Kris Pepper Hambrick is next, a fellow alum from the Wigmore Street Post Office days of early internet Sherlocking (when she was very young, and I was not as old as now). As I said, tough spot following Tim, but she's made it in before noon, I don't think any early leavers have bailed out yet.
"Play-acting Busybody: Essential Elements of Performing Holmes" is her theme and . . . oh, she performed in Ken Ludwig's Baskerville . . . I'm impressed! That play doesn't look easy. And she's distilling an eight-hour class she did on film Canon down to today's twenty minutes.
What does make a Sherlock Holmes portrayal? Projecting intelligence: How does one portray that? "Five mile eyeballs," Lyndsay suggests from the audience, talking about Hugh Laurie's eye-acting, as Kris has started asking for audience input. People agree with eyes. Crow throws in evoking the stories. And we all probably agree with that. Cumberbatch's "alien presence," as someone playing human "who hasn't quite got it yet," Kris adds. Physical presence, height, comes up. Chuck Kovacic, who has also played Holmes, brings in his own experience playing an acerbic Holmes. A whole lot of aspects of Holmes coming out.

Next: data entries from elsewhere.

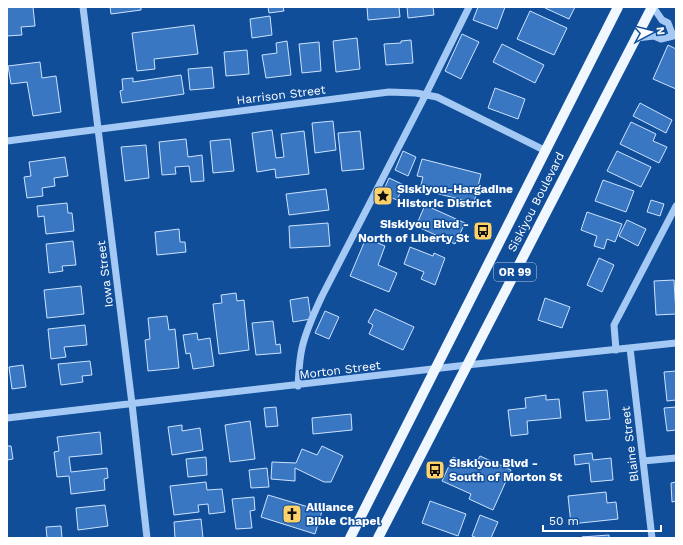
<svg xmlns="http://www.w3.org/2000/svg" width="683" height="545" font-family="'Work Sans',sans-serif">
  <style>
    .building { fill: #3a77c2; stroke: #cce3fe }
    .lines { fill: none; stroke-linecap: round; stroke-linejoin: round }
    .minor { stroke: #a4c9f4; stroke-width: 7 }
    .major { stroke: #f1f7ff; stroke-width: 10 }
    .labels { text-anchor: middle; dominant-baseline: central; stroke-width: 3; stroke-linejoin: round; paint-order: stroke }
    .shield { fill: #114e9a; stroke: #b8cae1; stroke-width: 1 }
    .shield-label { font-size: 11px; font-weight: bold; fill: #fff }
    .street-label { font-size: 12px; fill: #fff; stroke: #114e9a }
    .poi-label { font-size: 12px; font-weight: bold; fill: #fff; stroke: #114e9a; text-anchor: start }
  </style>
  <rect width="100%" height="100%" fill="#114e9a"/>
  <!-- building -->
  <path class="building" d="M7,7H33L35,26L21,27L22,35L7,36Z
    M110,7H141V10L111,14Z
    M268,7H283L284,11L269,13Z
    M367,7H399L400,17L368,20Z
    M407,7H433L434,15L408,18Z
    M478,7H505L497,29L473,20Z
    M545,7H575L569,19L545,8Z
    M530,11L567,28L554,55L517,39Z
    M270,16L272,35L252,38L250,19Z
    M194,25L198,54L154,59L155,69L137,71L132,33Z
    M462,34L479,42L461,79L445,71Z
    M357,38L360,69L336,72L333,41Z
    M411,40L413,63L386,65L384,44L401,43V41Z
    M287,41L291,75L266,78L262,55L277,53L276,43Z
    M319,42L321,71L302,73L299,44Z
    M502,44L544,65L535,83L493,62Z
    M668,45L676,49V89L653,79Z
    M247,50L249,74L226,76L224,52Z
    M40,62L42,78L56,76L61,112L33,116L27,82L11,84L8,66Z
    M212,67L214,88L190,90L188,69Z
    M181,75L184,94L122,103L120,91L123,90L122,79L133,78V82Z
    M495,88L525,99L518,119L488,108Z
    M640,103L672,120L666,133L633,116Z
    M333,121L336,150L315,153L312,123Z
    M631,122L656,134L653,141L667,147L659,163L620,144Z
    M272,130L276,158L284,157L281,134L304,131L309,174L276,178L275,169L257,172L252,133Z
    M360,131L364,169L342,171L338,133Z
    M186,139L188,157L202,155L204,181L191,182L189,166L175,167L176,174L162,175L159,142Z
    M230,139L234,171L213,173L210,141Z
    M146,145L149,178L125,181L121,147Z
    M403,151L416,157L408,176L395,170Z
    M617,151L651,167L641,187L607,171Z
    M65,157L68,176L54,178L55,186L42,188L43,196L27,198L24,177L31,176L29,162Z
    M422,159L481,174L474,203L420,189L423,177L417,176Z
    M389,178L404,185L397,200L382,194Z
    M603,180L634,191L626,212L595,201Z
    M326,189L329,210L289,215L286,194Z
    M651,200L664,204L660,216L647,212Z
    M67,203L68,213H72L74,231L46,234L44,216L38,217L37,206Z
    M425,205L465,223L455,244L416,226Z
    M587,212L622,224L615,242L607,239L604,249L594,246L597,236L581,230Z
    M627,220L646,229L638,246L619,236Z
    M328,223L330,246L290,248L289,226Z
    M179,229L180,242H185L186,252L157,255L155,232Z
    M366,238L385,246L378,265L397,273L389,292L350,276Z
    M73,241L76,265L62,266L63,271L49,273L46,244Z
    M410,247L433,256L434,253L445,258L435,285L421,279L424,272L404,264Z
    M599,258L614,265L602,292L587,285Z
    M674,280L676,314L656,315L654,281Z
    M81,286L84,314L47,318L44,290Z
    M236,293L237,301L244,300L249,350L219,354L213,304L222,303L221,295Z
    M308,297L311,319L293,322L290,300Z
    M545,298L570,307L562,328L538,320Z
    M375,309L414,327L403,350L369,334L373,325L368,322Z
    M325,311L339,317L329,339L315,333Z
    M167,316L169,330L175,329L179,368L148,371L145,340L150,339L148,318Z
    M273,321L276,345L280,344L281,353L256,355L252,323Z
    M85,325L87,345L64,347L66,357L51,359L48,329Z
    M197,333L198,340L210,338L214,366L193,369L190,353L186,354L183,335Z
    M90,361L92,375L82,376L83,382L61,385L58,364Z
    M23,365L26,387L12,389L9,367Z
    M676,371V400L667,401L664,372Z
    M607,390L610,419L586,421L583,392Z
    M546,395V400L559,399L561,418L527,421L528,434L511,436L508,410L526,408L525,398Z
    M276,407L278,426L266,427L264,408Z
    M676,407V430L667,431L664,408Z
    M351,414L352,430L313,434L312,418Z
    M250,421L255,459L230,462L225,425Z
    M182,425V431L200,428L203,450L172,455L168,427Z
    M100,432L102,454L69,457L71,472L107,468L108,478L104,479L105,490L71,494L69,476L57,477L54,452L59,451L57,437Z
    M7,446H11L13,459L7,460Z
    M322,446L343,456L331,482H324L295,468V481L271,479L272,462L296,463L302,449L317,455Z
    M592,453L593,460L611,458L613,480L591,482L589,463L575,465L574,455Z
    M480,456L511,470L493,510L469,499L471,494L442,481L453,457L474,467Z
    M206,457L207,475L188,477L186,459Z
    M267,468L269,487L251,488L249,470Z
    M206,482L207,490L222,489L225,512L209,514L208,504L198,505L199,512L174,515L170,486Z
    M676,482V501L672,502L671,483Z
    M606,492L607,503L616,502L618,519L571,524L568,496Z
    M268,495L322,511L315,534L261,517Z
    M254,497L255,510L250,511L252,528L236,529L232,499Z
    M430,501L466,514L458,536L422,523Z
    M105,505L108,526L78,530L76,508Z
    M480,515L498,522L491,538H477L472,536Z
    M201,519L203,538H175L174,522Z
    M61,526L62,538H47L46,527Z
    M609,535V538L582,537Z"/>
  <g class="lines">
    <!-- minor -->
    <path class="minor" d="M83,7L132,404L147,538
      M636,38L654,36L661,39L673,36L668,23L662,20L653,7
      M7,141L389,92L416,93L437,97L546,151
      M630,348L652,538
      M616,350L614,325L676,206
      M298,386C299,373 299,361 302,348C306,330 314,313 322,296L426,94L469,7
      M7,418L467,365L676,343
      M643,461L676,458"/>
    <!-- major -->
    <path class="major" d="M350,538L618,7
      M378,538L652,7"/>
  </g>
  <!-- icons -->
  <defs>
    <symbol id="sight-square" viewBox="-11 -11 22 22"><rect x="-9" y="-9" width="18" height="18" rx="4" fill="#ffd267" stroke="#114e9a"/><path d="M0-6L1.8-2.2L6-1.7L2.9 1.2L3.7 5.4L0 3.3L-3.7 5.4L-2.9 1.2L-6-1.7L-1.8-2.2Z" fill="#111"/></symbol>
    <symbol id="bus-square" viewBox="-11 -11 22 22"><rect x="-9" y="-9" width="18" height="18" rx="4" fill="#ffd267" stroke="#114e9a"/><path d="M-5-6H5V4H4V6H2V4H-2V6H-4V4H-5ZM-3.5-4V0h7V-4ZM-3.5 1.2v1.5H-2V1.2ZM2 1.2v1.5H3.5V1.2Z" fill="#111"/></symbol>
    <symbol id="church-square" viewBox="-11 -11 22 22"><rect x="-9" y="-9" width="18" height="18" rx="4" fill="#ffd267" stroke="#114e9a"/><path d="M-1.2-6h2.4v3.5h3.3v2.4h-3.3V6h-2.4V-.1h-3.3v-2.4h3.3Z" fill="#111"/></symbol>
  </defs>
  <g fill-rule="evenodd">
    <use href="#sight-square" x="372" y="185" width="22" height="22"/>
    <use href="#bus-square" x="472" y="220" width="22" height="22"/>
    <use href="#bus-square" x="424" y="459" width="22" height="22"/>
    <use href="#church-square" x="281" y="503" width="22" height="22"/>
  </g>
  <g class="labels">
    <!-- shield labels -->
    <rect class="shield" x="494" y="263" width="42" height="18" rx="3"/>
    <g class="shield-label">
      <text x="515" y="272">OR 99</text>
    </g>
    <!-- street labels -->
    <g class="street-label">
      <text transform="translate(281 95) rotate(-7)">Harrison Street</text>
      <text transform="translate(536 202) rotate(-63)">Siskiyou Boulevard</text>
      <text transform="translate(105 274) rotate(-97)">Iowa Street</text>
      <text transform="translate(340 370) rotate(-7)">Morton Street</text>
      <text transform="translate(630 444) rotate(-97)">Blaine Street</text>
    </g>
    <!-- poi labels -->
    <g class="poi-label">
      <text x="397" y="189">Siskiyou-Hargadine<tspan x="397" dy="14">Historic District</tspan></text>
      <text x="469" y="224" text-anchor="end">Siskiyou Blvd -<tspan x="469" dy="14">North of Liberty St</tspan></text>
      <text x="449" y="463">Siskiyou Blvd -<tspan x="449" dy="14">South of Morton St</tspan></text>
      <text x="306" y="507">Alliance<tspan x="306" dy="14">Bible Chapel</tspan></text>
    </g>
  </g>
  <!-- border -->
  <rect width="683" height="545" fill="none" stroke="#ffffff" stroke-width="16"/>
  <!-- north arrow -->
  <g transform="translate(651 32) rotate(83)" stroke="#114e9a" stroke-width="3" paint-order="stroke">
  <path d="M0-3L7 15L0 10L-7 15Z" fill="#ffffff"/>
  <text y="-6" font-size="11" font-weight="bold" text-anchor="middle" fill="#ffffff">N</text>
  </g>
  <!-- scale -->
  <path d="M543 525v6h118v-6" fill="none" stroke="#ffffff" stroke-width="2"/>
  <text x="549" y="525" font-size="12" fill="#ffffff" stroke="#114e9a" stroke-width="3" paint-order="stroke">50 m</text>
</svg>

"We can agree on all those things being Holmes, and disagree on who's pulling it off," Kris points out, very accurately. Some slides of various Holmeses unpopular with some people come up and there's a few hisses, but certainly not about Will Ferrell's corner of the screen. Certainly.
Holmes has so much to him, so many descriptive words that we use to define him, that the intentions of a specific production make a difference in how he is played -- good point there, that most of us never consider. (Yes, Will Ferrell's intentions, ego, infallibility, etc. are part of why I love him. As does his Watson.) But on to Jeremy Brett, because, well, he has a ton of GIFs.
Kris is having us analyze Brett GIFs, seeing how we interpret a look. The first brings up both "kindness" and "patronizing," as well as "intimacy." The appearance of eye contact and widening eyes, as he nods his head. The next GIF brings up "playfulness," "smug," and "love of another man" from different folk, all in the same simple movement. A lot going on with the eyes. A very interesting study.
We're getting Kris's own observations of what a good Holmes takes, and eleven qualities that a good Holmes has to bring out. "How does he laugh?" was a big question she had to deal with when playing Holmes.
We're getting down to questions, so I'm going to wrap this up, as I'm next. Really good analysis, and I hope I caught some of the spirit of it here!